I've moved in with a friend who owns a Delonghi Dedica EC685, and I've got a case of the dreaded upgradeitis.

My personal equipment:



Aergrind hand grinder


Wilfa Svart grinder


Aeropress


Hario Drip Decanter


0.1g coffee scales w/timer


I bought a non pressurised basket for my friend's Dedica but even then it still struggles to put out enough pressure to push water through the coffee, leading me to grind ever coarser. He doesn't have this issue because he uses pre ground coffee which is probably coarser than a proper espresso grind and maybe a bit stale.

I'd like to purchase an espresso machine of my own which would be a significant noticeable upgrade. I'm not against waiting, saving up money over the next few months to purchase something good. I'm also not against buying a used machine for a better value. I think my Aergrind would be capable enough for espresso and can live with manually grinding for now.

The much-loved Gaggia Classic seems way more expensive than the stickied guides say (it's £400 new now!) and is probably no longer the great value it used to be. It seems to have increased in price somewhat on the used market too.

Is the £400 '2019 model' Gaggia Classic still competitive, and are there any machines around that price point (new or used) which would be way better? Also- I'd like the ability to make a mix of espresso based drinks so a decent steam wand would be good.


----------



## allikat (Jan 27, 2020)

Well, the only grinder you have that can do an espresso on anything actually good is, as you said, the Aergrind.
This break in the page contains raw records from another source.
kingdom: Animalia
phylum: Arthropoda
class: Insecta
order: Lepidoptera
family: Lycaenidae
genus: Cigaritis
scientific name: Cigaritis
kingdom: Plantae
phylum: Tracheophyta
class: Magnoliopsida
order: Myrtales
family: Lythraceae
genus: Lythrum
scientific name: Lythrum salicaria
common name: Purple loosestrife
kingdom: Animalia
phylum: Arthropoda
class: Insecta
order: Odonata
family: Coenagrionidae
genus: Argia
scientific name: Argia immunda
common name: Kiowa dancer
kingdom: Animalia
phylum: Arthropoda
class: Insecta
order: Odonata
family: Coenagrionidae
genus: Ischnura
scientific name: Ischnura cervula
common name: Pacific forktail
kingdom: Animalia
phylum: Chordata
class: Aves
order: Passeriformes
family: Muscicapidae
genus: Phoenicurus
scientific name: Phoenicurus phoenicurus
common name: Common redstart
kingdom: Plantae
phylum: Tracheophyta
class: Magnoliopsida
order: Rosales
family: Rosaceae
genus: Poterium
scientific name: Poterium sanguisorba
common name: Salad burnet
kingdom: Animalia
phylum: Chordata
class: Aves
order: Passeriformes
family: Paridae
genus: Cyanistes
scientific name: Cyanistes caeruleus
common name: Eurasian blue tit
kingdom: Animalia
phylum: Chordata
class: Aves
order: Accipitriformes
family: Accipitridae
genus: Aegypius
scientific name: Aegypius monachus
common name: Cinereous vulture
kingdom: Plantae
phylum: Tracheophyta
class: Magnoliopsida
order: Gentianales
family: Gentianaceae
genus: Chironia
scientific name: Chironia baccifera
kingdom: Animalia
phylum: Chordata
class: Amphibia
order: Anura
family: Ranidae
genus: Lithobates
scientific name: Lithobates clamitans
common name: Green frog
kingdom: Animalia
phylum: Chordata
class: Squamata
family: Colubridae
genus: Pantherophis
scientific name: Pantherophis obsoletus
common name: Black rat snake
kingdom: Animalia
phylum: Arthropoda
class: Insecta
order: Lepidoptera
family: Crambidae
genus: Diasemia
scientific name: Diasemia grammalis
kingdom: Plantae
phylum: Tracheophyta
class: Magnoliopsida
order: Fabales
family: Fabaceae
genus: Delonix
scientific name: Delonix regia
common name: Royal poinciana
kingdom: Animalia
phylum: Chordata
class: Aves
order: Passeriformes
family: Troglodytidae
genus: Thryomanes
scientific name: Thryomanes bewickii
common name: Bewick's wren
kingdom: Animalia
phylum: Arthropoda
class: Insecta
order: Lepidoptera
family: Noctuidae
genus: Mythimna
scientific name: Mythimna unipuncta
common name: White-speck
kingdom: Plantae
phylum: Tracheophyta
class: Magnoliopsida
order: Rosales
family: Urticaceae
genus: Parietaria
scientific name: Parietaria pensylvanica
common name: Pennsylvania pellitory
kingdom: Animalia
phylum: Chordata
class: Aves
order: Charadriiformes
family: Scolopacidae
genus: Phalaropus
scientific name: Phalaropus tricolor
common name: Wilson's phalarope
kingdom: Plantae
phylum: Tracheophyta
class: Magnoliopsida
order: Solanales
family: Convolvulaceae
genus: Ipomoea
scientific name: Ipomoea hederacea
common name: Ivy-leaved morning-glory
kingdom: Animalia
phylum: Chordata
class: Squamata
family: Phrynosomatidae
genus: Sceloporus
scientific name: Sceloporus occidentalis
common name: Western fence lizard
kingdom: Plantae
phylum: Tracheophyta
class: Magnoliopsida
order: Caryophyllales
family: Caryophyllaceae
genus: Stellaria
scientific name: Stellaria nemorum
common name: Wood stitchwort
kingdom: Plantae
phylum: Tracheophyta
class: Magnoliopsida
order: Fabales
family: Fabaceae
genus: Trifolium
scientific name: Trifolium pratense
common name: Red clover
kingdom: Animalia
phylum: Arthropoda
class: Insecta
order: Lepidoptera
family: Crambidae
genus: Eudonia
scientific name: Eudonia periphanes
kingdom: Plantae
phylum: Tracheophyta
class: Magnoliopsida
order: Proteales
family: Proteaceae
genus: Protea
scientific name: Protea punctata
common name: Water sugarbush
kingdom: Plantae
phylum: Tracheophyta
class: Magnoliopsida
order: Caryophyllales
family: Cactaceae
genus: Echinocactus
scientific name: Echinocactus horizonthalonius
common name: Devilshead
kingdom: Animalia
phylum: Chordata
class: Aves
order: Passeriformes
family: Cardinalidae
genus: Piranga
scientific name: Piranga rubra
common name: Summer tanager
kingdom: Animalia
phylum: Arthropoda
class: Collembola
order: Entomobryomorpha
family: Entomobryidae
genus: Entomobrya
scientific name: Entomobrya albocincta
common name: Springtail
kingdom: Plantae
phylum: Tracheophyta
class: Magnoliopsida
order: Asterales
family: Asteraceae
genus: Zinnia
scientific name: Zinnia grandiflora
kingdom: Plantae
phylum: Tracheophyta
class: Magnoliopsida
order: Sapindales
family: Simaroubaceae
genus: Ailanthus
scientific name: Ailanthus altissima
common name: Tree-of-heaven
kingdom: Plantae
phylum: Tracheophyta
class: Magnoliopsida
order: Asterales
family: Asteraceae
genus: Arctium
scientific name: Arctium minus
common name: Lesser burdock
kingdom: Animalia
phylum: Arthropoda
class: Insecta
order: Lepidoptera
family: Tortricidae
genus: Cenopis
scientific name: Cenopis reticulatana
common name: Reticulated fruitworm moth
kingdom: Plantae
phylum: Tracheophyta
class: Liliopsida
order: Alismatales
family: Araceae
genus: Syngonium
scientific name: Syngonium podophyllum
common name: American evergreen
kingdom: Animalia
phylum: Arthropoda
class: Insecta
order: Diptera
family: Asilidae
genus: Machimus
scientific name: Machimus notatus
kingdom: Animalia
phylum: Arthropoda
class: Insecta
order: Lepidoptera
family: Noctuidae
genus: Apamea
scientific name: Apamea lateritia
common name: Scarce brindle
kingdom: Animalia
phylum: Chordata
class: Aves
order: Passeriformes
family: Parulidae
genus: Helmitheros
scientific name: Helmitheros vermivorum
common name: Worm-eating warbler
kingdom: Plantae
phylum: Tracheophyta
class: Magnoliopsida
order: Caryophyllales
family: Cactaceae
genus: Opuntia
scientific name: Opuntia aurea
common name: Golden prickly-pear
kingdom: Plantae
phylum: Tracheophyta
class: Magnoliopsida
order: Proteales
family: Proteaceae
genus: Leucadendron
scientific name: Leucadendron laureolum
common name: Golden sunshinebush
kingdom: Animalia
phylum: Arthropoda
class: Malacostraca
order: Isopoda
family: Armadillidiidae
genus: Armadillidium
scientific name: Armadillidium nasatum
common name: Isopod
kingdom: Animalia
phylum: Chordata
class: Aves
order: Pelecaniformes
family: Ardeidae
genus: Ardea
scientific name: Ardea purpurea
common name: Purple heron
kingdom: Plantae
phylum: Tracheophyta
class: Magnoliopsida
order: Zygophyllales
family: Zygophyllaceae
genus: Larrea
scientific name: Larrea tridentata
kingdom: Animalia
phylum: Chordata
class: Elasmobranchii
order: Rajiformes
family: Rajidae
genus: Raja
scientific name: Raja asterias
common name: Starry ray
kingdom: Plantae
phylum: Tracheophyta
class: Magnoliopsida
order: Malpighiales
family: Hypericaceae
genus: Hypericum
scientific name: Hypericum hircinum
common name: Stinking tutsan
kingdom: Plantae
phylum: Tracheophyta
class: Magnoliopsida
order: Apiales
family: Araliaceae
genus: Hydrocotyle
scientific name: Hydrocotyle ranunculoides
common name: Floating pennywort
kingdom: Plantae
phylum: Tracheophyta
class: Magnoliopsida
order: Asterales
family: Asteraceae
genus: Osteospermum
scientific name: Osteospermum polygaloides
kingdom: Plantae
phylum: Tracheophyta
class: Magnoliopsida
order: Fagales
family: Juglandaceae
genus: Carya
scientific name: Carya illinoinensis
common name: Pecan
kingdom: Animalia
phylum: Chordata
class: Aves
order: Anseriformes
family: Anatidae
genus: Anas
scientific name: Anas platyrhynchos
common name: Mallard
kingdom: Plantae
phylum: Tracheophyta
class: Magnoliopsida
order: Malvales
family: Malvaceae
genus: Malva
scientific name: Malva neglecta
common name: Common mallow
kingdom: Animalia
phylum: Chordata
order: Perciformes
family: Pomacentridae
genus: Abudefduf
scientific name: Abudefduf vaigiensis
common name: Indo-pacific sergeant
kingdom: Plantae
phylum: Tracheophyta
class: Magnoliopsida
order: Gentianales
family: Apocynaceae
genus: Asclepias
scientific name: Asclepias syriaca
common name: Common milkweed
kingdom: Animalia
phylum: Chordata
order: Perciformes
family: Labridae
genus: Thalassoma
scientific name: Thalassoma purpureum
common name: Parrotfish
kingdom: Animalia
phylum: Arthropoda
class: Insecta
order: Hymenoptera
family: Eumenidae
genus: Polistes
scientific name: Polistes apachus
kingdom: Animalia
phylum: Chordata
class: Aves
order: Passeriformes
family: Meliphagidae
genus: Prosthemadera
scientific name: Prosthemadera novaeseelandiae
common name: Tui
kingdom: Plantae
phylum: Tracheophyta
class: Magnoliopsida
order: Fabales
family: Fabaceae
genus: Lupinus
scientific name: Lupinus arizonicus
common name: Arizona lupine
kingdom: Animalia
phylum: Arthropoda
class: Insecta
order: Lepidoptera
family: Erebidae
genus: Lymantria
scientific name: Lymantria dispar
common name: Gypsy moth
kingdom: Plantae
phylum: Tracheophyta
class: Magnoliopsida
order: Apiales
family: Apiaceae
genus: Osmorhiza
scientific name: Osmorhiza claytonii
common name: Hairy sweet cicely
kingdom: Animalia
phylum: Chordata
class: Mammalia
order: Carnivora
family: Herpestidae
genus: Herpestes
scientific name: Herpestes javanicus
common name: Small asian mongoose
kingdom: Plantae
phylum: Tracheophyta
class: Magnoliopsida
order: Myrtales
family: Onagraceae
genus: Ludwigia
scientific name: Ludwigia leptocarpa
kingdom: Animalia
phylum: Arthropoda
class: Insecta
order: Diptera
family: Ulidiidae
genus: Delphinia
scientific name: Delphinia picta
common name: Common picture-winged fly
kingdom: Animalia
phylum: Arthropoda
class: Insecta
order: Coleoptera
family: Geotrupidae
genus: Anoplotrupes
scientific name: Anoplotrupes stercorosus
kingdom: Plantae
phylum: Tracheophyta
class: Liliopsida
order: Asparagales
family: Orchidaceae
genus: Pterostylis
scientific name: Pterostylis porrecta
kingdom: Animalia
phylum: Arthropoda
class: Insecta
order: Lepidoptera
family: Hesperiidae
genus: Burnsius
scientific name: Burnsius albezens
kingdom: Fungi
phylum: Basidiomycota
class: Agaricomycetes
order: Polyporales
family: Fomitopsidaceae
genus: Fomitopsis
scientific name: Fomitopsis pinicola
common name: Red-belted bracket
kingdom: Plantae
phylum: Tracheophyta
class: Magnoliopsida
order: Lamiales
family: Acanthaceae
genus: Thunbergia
If you're shopping for a classic, used is the way to go. You can then open it up, get to know the innards, clean it, and start the upgrade process. A Silvia steam wand is probably the one to start with for yourself, then adding a PID. Tho if you're stuck on buying new, then the 2019 model has an upgraded steam wand from the factory compared to older models, and it can be retrofitted with mods to improve it further.

There's no reason not to ignore a good Rancilio Silvia if you spot one, they're in the same league tho a little more expensive than the Gaggia. Both machines have been around long enough that spares and mods are plentiful. If you have even basic technical abilities, then don't be too scared about picking up a bargain even if it's marked "spares or repair".

Get a few more posts under your belt, and check out the used machines for sale here. Much loved and well cared for equipment is plentiful in these parts. A little patience will get you what you need.


----------



## MartinB (May 8, 2011)

If you want to see a Gaggia Classic in action then i'm more than welcome to demo one for you - I see you're in Oxfordshire as well so feel free to reach out. You may even want to buy it! (sorry for the shameful plug  )


----------



## IceQubed (Mar 15, 2020)

Thanks @allikat - that all sounds very reasonable. I'm an electronic engineer so could have a go at tinkering around with the electronics to perfect it, though I have no machining equipment for the mechanical mods!

@MartinB I may take you up on that offer! Perhaps you could PM me? I had a look at your post and it looks like a really good option.


----------



## allikat (Jan 27, 2020)

The original Classic is really not electronics, it's super simple. It's all done with the front switches and the 2 thermostats.

In brew mode, the heater is connected via the brew thermostat, and in steam mode it's the steam thermostat. The pump switch is separate.

The best mod is a PID to control the heater instead of using the thermostats. Outside of a pressure gauge, nothing really requires significant machining.


----------